Se sabe que Mirtha Legrand no tiene pelos en la lengua, salvo para responder qué edad tiene. Se sabe, también, que hay una manera de evadir ese gesto de coquetería basándose en una anécdota repetida mil veces por la conductora de los legendarios almuerzos de la televisión argentina, esos que atravesaron gobiernos de todo tipo y la transición tecnológica del blanco y negro al color, de los cuatro canales de aire porteños al amplio espectro del cable analógico primero y el digital después, de los pesados aparatos de tubo a los de Led.
La anécdota de Mirtha Legrand que revela su edad
Cuenta ella que, en 1941, cuando llegó en tranvía a un cine céntrico junto a su hermana Goldie para ver su primer protagónico en la pantalla grande y se fue en un Cadillac de lujo, tenía 14 años. Misterio resuelto: Mirtha –uno de los pocos nombres del mundo del espectáculo nacional que no necesita apellido para saber de quién se trata– nació en 1927. El cine es la llave para abrir el cofre de su “secreto”.
Las películas de La Chiqui
Aquella película se llamó Los martes, orquídeas, tuvo como director a Francisco Mugica, fue la segunda de 35 en las que participaría durante su carrera y sirvió para catapultar a esa jovencita rubia –que había debutado un año antes con un cameo junto a su hermana y apenas cuatro palabras en Educando a Niní, con Niní Marshall– a la elite de las comedias blancas de la época, cortesía de un contrato de cinco años con los estudios Lumiton.
De una de las principales usinas del cine clásico argento salieron, entre otras, El viaje, Adolescencia y Mi novia es un fantasma (las dos primeras de 1942, la otra de 1944, todas bajo el mando de Mugica); Claro de Luna (1942, dirigida por Luis César Amadori y con el co-protagónico de Goldie); La pequeña señora de Pérez y La señora de Pérez se divorcia (de 1944 y 1945, respectivamente, las dos con Carlos Hugo Christensen en la silla plegable), y La casta Susana (1944).
“Haciendo pareja con actores como Juan Carlos Thorry o Ángel Magaña, filmó una serie de comedias que le dieron popularidad y numerosos premios. Se convirtió en el “ángel” del cine argentino por su belleza, por los papeles que interpretaba de joven simpática, buena y siempre sonriente y porque así se la calificaba en las tramas de muchas de sus películas”, describió Emeterio Diez Puertas en el trabajo académico “Un rostro para una idea: el idilio amoroso en las comedias blancas de Mirtha Legrand”.
Su relación con Daniel Tinayre
Pero su carrera pareció diluirse por los mandatos sociales de la época. Para 1945, las revistas especializadas coincidían en que "Mirtha Legrand se retiraba de las actividades artísticas" para dedicarse "exclusivamente al cuidado del hogar". ¿El motivo? Los deseos de su pretendiente, un militar cordobés llamado Julio Alvar Díaz, de quien se separó cuando se enamoró del director Daniel Tinayre.

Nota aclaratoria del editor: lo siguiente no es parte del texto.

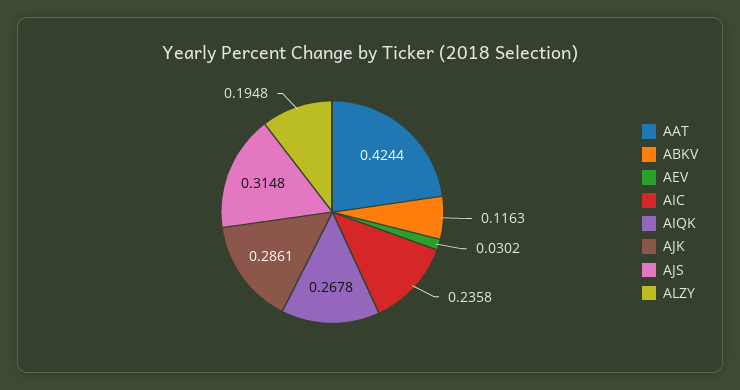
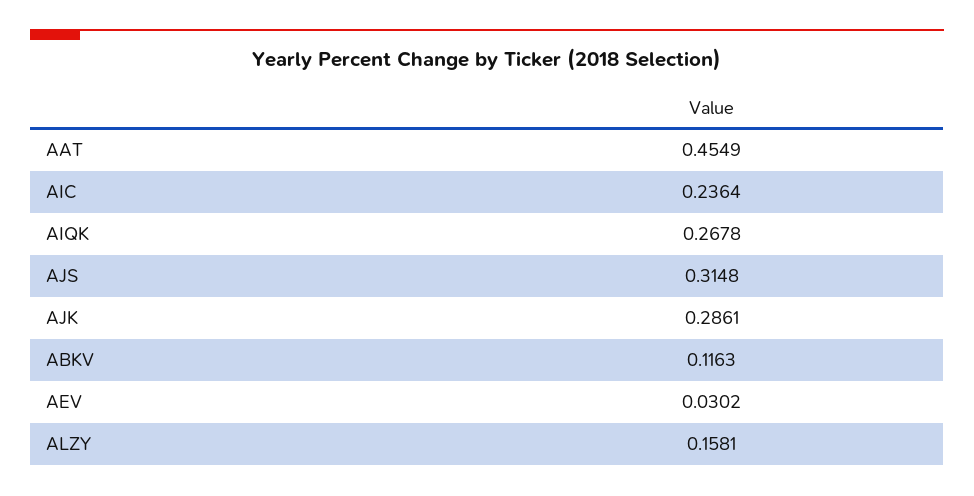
AAT: 0.4244 -> 0.4549
AIC: 0.2358 -> 0.2364
ALZY: 0.1948 -> 0.1581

Los 17 años de diferencia no fueron un problema, y no solo la relación sentimental se mantuvo hasta la muerte del destinatario de los “carajo, mierda” de la Señora, sino que junto a él inició una etapa en las que interpretó personajes alejados del arquetipo bondadoso y querible que la había vuelto famosa. A esa primera colaboración conjunta que fue el policial Pasaporte a Río (1948), en esa línea artística siguieron, entre otras, El pendiente (1951, León Klimovsky) y La de los ojos color del tiempo (1952, Luis César Amadori).
Con un paso laboral por España a fines de la década de 1940 y principios de la de 1950 gracias al éxito de sus películas en aquel país, Legrand volvió a ponerse al mando de su marido para el policial –aunque con toques de comedia– La vendedora de fantasías (1952), Tren internacional (1954), En la ardiente oscuridad (1959), la legendaria La patota (1960), Bajo un mismo rostro (1962) y La cigarra no es un bicho (1963).
La mesaza de los almuerzos
Tres años después de su último trabajo para la pantalla grande (Con gusto a rabia, de 1965 y con dirección de Fernando Ayala), recibió un llamado de Alejandro Romay, amo y señor de los destinos de Canal 9, con una propuesta llamativa: un programa que consistía en un almuerzo con ella encabezando la mesa y sus invitados compartiendo charlas mientras comían. Lo que sigue es una historia de casi medio siglo que se prolonga hasta hoy. Una historia que sigue escribiéndose.